El cielo ya se ha puesto su vestido rojo. Poco a poco las estrellas terminarán cubriéndolo todo. Ángeles, de 85 años, se asoma al balcón. Madrid está cantando. Frente a ella los trabajadores de un supermercado salen a la puerta y los acompañan con aplausos. En la ventana de al lado, un hombre habla por teléfono, avisando a sus operarios de que mañana tendrán que desinfectar las calles a las cinco de la mañana.  En el hotel colindante, una enfermera de ojos cansados que termina su turno solo piensa en lavar toda su ropa, ducharse y poder abrazar a sus hijas.  En la residencia de la esquina, una mujer que un día más ha vencido a sus miedos. En la calle de al lado, un joven que hace su trabajo en el hospital; y  en el aparcamiento, un hombre que empuja una silla de ruedas cumpliendo así una promesa.

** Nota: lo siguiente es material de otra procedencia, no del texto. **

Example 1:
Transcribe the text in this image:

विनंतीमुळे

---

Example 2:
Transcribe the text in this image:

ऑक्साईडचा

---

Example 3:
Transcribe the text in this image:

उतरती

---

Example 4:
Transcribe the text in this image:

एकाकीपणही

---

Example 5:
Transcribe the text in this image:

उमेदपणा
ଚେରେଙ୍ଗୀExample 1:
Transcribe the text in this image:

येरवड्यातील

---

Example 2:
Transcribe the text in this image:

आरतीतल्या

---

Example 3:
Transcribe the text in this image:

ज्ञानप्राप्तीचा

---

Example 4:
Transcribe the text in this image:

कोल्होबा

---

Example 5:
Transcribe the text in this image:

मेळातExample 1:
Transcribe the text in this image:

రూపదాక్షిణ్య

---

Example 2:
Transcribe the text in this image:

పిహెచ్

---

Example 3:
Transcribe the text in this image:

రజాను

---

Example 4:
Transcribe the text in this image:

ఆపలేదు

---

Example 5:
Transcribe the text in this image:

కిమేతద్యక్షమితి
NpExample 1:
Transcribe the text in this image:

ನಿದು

>>Cuando se rebelen los recuerdos y me pongan contra la pared, ¡resistiré!>>

Mientras, a lo lejos, todos reciben sus aplausos, porque cuando cada día es más difícil, cuando sonríes mientras lloras, cuando tragas lágrimas y el nudo de la garganta te impide pronunciar una palabra, cuando estás perdido, cuando lo que deseas es gritar hasta que tu voz se apague, hasta que todo lo que tienes dentro de un alto el fuego… Es justo en ese instante cuando se detiene el reloj. Es justo en ese instante cuando los cristales tiemblan, cuando el mundo tiembla, todos bailan y las notas del Resistiré se cuelan en las casas.

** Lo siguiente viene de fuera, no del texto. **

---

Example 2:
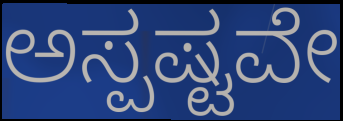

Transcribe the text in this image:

ಅಸ್ಪಷ್ಟವೇ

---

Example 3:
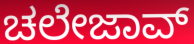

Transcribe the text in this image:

ಚಲೇಜಾವ್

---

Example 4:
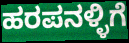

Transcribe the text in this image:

ಹರಪನಳ್ಳಿಗೆ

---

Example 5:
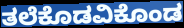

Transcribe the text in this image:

ತಲೆಕೊಡವಿಕೊಂಡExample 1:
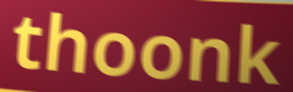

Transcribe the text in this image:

thoonk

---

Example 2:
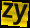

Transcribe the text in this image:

zy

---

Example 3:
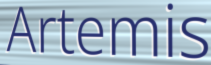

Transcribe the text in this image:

Artemis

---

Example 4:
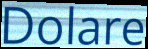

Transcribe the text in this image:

Dolare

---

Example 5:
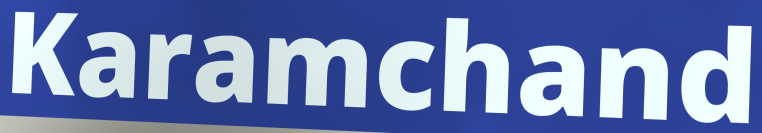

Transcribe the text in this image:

KaramchandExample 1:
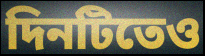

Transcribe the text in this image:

দিনটিতেও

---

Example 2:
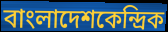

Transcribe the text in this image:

বাংলাদেশকেন্দ্রিক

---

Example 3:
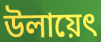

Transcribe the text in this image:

উলায়েৎ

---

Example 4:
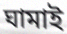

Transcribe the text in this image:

ঘামাই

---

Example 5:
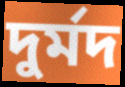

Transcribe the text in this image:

দুর্মদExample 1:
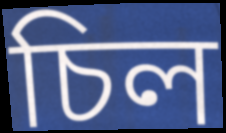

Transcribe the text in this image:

চিল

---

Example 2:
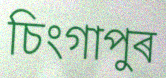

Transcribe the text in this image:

চিংগাপুৰ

La letra se filtra en cada piel, la eriza, la estremece y la regenera. Puede que no sea el mejor día, pero la canción seguirá sonando, pase lo que pase. Lamerá las heridas y todos se levantarán alzando la cabeza, mientras las notas aplauden y las letras se besan…

 >> Resistiré, para seguir viviendo. Soportaré los golpes y jamás me rendiré y, aunque los sueños se me rompan en pedazos, resistiré. Resistiré >>

Esto es un proyecto común de la asignatura Periodismo Especializado en Ciencia y Cultura de la Universidad Villanueva. Estas son 10 personas anónimas, con sus miedos, con sus luchas, con sus ganas de hacer del mundo un lugar mejor. Esto son 10 historias que demuestran que no todos los héroes llevan capa. Esta es la magia del periodismo, que ha unido en un relato a todos los protagonistas de nuestros aplausos en este momento de Histeria causado por el COVID-19.